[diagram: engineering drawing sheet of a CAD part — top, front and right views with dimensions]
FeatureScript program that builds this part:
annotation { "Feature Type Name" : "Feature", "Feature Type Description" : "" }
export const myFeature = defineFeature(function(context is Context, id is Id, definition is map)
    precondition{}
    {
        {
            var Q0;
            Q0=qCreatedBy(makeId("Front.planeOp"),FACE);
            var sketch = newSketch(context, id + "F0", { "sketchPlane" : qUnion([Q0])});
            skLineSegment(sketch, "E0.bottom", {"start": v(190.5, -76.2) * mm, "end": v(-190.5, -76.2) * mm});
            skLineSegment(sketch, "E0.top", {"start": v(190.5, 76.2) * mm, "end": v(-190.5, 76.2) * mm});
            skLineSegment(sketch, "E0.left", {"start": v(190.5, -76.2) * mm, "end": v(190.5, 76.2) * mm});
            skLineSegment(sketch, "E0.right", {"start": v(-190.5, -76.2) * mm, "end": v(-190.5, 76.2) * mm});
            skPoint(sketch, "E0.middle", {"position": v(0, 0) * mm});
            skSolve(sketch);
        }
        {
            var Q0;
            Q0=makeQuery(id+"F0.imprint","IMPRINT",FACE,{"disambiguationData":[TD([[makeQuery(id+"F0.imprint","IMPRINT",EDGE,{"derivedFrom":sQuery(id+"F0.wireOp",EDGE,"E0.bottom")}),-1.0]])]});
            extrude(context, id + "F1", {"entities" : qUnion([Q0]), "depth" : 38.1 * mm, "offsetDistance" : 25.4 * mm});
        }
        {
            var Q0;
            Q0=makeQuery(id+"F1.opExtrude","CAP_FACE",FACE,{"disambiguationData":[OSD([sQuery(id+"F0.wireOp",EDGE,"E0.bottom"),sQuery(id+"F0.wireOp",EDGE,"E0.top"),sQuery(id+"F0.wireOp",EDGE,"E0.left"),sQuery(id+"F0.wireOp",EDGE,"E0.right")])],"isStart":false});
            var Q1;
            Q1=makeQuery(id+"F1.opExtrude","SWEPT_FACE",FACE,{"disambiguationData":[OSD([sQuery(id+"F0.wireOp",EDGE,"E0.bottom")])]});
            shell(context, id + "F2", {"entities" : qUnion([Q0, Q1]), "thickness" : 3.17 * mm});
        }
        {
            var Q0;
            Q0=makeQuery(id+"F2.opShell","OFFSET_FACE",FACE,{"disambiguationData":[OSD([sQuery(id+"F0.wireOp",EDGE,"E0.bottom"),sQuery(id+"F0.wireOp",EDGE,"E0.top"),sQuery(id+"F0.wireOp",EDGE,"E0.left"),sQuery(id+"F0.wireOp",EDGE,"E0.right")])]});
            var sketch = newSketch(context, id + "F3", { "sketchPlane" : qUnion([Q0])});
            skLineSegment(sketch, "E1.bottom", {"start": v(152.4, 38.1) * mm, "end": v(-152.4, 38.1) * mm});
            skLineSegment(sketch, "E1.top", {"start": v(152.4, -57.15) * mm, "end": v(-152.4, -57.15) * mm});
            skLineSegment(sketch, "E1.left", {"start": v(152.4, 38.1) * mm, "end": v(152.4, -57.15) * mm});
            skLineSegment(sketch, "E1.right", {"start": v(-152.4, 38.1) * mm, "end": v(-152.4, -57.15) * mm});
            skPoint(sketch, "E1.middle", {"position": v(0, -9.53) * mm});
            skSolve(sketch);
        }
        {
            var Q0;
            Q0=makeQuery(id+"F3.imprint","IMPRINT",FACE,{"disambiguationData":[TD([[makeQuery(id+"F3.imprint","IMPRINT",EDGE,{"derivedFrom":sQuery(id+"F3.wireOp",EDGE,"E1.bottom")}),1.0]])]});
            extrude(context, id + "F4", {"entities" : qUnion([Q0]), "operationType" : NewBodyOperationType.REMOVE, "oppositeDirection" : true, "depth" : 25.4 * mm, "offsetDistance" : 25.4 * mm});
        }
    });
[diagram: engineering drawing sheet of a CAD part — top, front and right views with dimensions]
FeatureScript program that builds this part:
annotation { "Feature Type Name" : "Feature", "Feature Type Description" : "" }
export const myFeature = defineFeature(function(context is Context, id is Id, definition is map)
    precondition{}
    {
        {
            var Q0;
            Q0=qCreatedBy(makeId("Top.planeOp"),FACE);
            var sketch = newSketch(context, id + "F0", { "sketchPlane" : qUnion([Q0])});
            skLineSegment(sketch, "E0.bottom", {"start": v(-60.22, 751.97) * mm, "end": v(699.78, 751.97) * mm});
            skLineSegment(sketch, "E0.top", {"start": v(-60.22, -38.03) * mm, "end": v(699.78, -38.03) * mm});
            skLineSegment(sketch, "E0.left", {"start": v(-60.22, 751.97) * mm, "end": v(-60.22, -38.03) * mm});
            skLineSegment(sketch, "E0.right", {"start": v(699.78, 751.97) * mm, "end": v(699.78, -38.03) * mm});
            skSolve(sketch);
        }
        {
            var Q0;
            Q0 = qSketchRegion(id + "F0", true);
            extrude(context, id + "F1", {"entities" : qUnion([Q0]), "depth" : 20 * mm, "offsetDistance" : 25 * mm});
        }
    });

WHAT THIS TASK INVOLVES
Show each line of the listing above that contains the string "imprint".

COMPLETE RESPONSE
            Q0=makeQuery(id+"F0.imprint","IMPRINT",FACE,{"disambiguationData":[TD([[makeQuery(id+"F0.imprint","IMPRINT",EDGE,{"derivedFrom":sQuery(id+"F0.wireOp",EDGE,"E0.bottom")}),-1.0]])]});
            Q0=makeQuery(id+"F3.imprint","IMPRINT",FACE,{"disambiguationData":[TD([[makeQuery(id+"F3.imprint","IMPRINT",EDGE,{"derivedFrom":sQuery(id+"F3.wireOp",EDGE,"E1.bottom")}),1.0]])]});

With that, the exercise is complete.